The silence turned sharp, and holy. Like something had cracked open between them.
“You said if I fulfill that need, you disappear.”
“I’m released.”
“Gone.”
“Yes.”
She gripped the blanket. “And if I pretend I don’t need it?”
“Then I remain,” he said. “But not whole. The longer the magic lingers past its end, the less I become. I’ll still be here. But not truly. You’d feel it. In every kiss. Every touch. It would be emptier.”
“So I either open my heart and lose you, or keep you and lose you, anyway.”
Ashar didn’t argue, and Blair let it settle into her bones like cold rain.
She looked around. The candles still burned, wax pooling at their bases. The sigil chalk on the floor had faded. Almost gone.
“You said it was cruel.”
“Most old magic is,” he said. “It doesn’t reward desire. It tests it. Reveals it.”
“What if I wanted to break the spell now? Cut the thread.”
“You’d pay a price.”
“What kind?”
Ashar met her eyes. Something ancient flickered there, beautiful and terrible.
“You’d lose something permanent. A memory. A truth. A piece of who you are.”

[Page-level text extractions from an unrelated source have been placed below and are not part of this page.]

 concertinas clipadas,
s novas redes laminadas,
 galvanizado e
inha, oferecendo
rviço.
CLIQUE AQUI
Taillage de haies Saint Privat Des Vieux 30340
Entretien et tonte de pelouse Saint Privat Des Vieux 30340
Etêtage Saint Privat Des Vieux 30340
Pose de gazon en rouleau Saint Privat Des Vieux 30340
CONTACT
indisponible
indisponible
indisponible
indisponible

She shivered. “That’s dramatic.”
“It’s magic.”
“And if I choose wrong?”
“It’s not about right or wrong. It’s about what it costs.”
She looked at him.
At the man, not-man, who had wrecked her body and was slowly unraveling her heart.

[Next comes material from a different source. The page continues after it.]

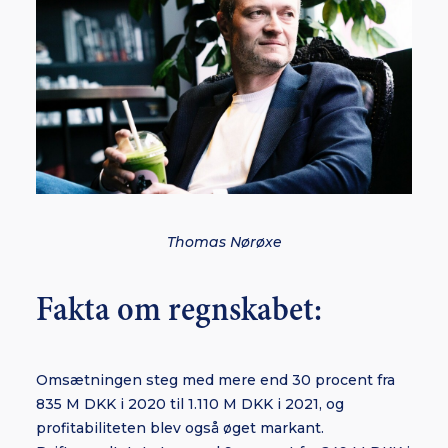
Thomas Nørøxe
Fakta om regnskabet:
Omsætningen steg med mere end 30 procent fra
835 M DKK i 2020 til 1.110 M DKK i 2021, og
profitabiliteten blev også øget markant.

“How do I know you’re worth it?”she asked.
“You don’t,” he said. “You decide.”
She lay down beside him. The blanket was warm, but not enough. “You know, I thought having a sex demon would be a lot more straightforward.”
Ashar huffed a laugh. “You summoned the complicated kind.”

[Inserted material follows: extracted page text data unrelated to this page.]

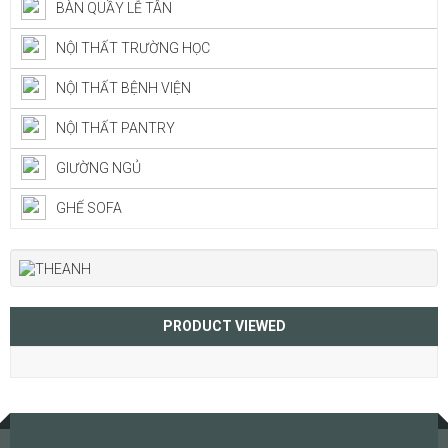
BÀN QUẦY LỄ TÂN
NỘI THẤT TRƯỜNG HỌC
NỘI THẤT BỆNH VIỆN
NỘI THẤT PANTRY
GIƯỜNG NGỦ
GHẾ SOFA
PRODUCT VIEWED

She turned to him, fully. “No. I think I summoned exactly what I needed.”
And for the first time, the fear in her voice eased, not gone, but softened. They stayed there, silent, as the last candle died, and with it, something unnamed in the room dimmed too.
Blair dreamed of fire. Not the soft, warm kind. Not the Ashar kind. This fire was cruel. Cold at the edges. It didn’t burn, it consumed. It licked across her skin and whispered in a voice that sounded like him: None of this is real. You’ll wake up alone.